DATA FOR THE TASK »

----

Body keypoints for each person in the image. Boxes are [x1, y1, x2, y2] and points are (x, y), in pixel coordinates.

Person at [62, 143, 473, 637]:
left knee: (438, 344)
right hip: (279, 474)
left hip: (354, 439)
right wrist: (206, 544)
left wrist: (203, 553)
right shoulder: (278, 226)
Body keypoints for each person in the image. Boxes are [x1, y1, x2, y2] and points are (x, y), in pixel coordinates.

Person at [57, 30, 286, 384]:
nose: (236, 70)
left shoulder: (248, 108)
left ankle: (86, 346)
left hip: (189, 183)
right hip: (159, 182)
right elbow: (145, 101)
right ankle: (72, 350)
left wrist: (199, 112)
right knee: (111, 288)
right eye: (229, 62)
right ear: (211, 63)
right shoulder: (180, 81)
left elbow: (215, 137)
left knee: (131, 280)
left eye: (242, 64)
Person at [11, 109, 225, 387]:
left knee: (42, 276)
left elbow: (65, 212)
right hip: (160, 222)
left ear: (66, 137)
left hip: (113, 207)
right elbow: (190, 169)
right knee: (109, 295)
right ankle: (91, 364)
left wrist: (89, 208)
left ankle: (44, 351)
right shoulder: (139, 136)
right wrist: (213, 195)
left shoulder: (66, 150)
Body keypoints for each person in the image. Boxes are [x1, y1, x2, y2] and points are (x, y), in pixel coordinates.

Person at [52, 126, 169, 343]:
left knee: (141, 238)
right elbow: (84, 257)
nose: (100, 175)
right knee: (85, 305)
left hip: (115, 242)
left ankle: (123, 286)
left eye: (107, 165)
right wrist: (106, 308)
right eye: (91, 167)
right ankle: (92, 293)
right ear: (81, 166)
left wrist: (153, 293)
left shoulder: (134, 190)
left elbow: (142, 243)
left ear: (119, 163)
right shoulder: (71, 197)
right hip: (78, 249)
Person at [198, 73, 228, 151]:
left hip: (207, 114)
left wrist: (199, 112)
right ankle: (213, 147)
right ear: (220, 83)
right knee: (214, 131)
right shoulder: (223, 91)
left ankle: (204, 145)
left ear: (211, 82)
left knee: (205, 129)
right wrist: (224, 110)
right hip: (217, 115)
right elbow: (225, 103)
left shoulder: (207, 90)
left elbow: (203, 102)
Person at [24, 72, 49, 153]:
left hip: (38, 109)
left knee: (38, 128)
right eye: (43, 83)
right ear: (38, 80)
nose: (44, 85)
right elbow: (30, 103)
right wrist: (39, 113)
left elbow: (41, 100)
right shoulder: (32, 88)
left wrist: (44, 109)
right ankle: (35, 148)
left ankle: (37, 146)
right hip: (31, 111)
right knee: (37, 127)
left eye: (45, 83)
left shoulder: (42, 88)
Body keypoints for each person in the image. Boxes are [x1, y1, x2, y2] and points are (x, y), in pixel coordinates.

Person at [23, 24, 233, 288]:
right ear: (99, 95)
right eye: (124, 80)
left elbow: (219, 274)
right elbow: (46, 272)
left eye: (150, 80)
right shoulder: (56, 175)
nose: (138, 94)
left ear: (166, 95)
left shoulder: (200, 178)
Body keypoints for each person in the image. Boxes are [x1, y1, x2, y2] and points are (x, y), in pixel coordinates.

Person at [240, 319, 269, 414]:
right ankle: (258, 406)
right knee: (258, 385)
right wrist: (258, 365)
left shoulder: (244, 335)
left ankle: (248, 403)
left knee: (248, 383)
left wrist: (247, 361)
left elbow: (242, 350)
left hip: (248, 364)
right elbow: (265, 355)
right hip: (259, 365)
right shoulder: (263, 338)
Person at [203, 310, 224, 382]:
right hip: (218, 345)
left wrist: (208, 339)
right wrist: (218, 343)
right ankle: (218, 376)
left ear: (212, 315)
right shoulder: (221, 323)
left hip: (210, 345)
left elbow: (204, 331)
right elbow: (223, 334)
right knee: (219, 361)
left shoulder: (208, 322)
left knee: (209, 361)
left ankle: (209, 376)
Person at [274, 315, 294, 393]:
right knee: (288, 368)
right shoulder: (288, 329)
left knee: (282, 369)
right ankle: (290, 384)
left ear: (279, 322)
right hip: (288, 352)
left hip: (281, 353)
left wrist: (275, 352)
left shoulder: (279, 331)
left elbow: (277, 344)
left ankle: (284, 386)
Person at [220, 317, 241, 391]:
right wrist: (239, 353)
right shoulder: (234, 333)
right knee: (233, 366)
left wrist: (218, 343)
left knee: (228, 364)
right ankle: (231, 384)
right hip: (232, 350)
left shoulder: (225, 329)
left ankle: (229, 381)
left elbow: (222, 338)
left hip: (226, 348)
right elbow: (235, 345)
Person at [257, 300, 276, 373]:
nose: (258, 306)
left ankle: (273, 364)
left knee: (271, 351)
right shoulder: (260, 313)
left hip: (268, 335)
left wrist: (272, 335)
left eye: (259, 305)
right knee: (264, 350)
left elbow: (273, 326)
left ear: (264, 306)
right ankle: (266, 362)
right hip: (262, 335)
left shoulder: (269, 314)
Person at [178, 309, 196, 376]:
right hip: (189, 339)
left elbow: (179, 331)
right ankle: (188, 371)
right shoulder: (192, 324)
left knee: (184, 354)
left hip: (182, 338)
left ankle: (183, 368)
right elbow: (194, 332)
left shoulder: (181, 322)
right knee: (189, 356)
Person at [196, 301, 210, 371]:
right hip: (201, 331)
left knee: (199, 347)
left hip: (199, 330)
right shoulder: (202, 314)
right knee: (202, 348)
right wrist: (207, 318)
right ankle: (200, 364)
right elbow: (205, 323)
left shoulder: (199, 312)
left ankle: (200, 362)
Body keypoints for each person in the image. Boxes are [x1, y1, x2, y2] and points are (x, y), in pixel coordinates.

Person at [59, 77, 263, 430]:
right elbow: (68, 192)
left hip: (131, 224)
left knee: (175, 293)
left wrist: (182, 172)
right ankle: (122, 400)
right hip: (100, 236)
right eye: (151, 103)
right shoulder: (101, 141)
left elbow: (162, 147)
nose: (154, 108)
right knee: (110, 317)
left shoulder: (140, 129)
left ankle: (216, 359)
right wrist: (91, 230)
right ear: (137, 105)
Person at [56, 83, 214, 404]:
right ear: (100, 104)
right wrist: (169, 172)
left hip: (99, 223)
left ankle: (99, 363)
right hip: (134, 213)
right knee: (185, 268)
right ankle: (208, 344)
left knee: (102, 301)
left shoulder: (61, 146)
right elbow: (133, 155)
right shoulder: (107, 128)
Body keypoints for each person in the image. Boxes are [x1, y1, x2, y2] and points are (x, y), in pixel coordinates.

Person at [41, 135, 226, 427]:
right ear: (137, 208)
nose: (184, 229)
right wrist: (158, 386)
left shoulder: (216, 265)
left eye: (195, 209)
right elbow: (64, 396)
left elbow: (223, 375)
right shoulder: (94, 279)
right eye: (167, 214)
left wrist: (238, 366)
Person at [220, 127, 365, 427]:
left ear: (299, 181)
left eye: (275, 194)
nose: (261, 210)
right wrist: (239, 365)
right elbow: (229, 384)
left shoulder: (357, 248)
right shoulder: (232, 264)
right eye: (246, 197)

----

ABOUT THIS TASK »
Go through the material above and output exactly the lines from the one containing "left knee: (209, 361)" through the one containing "left wrist: (218, 343)".

EXERCISE RESPONSE »
left knee: (209, 361)
left ankle: (209, 376)
Person at [274, 315, 294, 393]:
right knee: (288, 368)
right shoulder: (288, 329)
left knee: (282, 369)
right ankle: (290, 384)
left ear: (279, 322)
right hip: (288, 352)
left hip: (281, 353)
left wrist: (275, 352)
left shoulder: (279, 331)
left elbow: (277, 344)
left ankle: (284, 386)
Person at [220, 317, 241, 391]:
right wrist: (239, 353)
right shoulder: (234, 333)
right knee: (233, 366)
left wrist: (218, 343)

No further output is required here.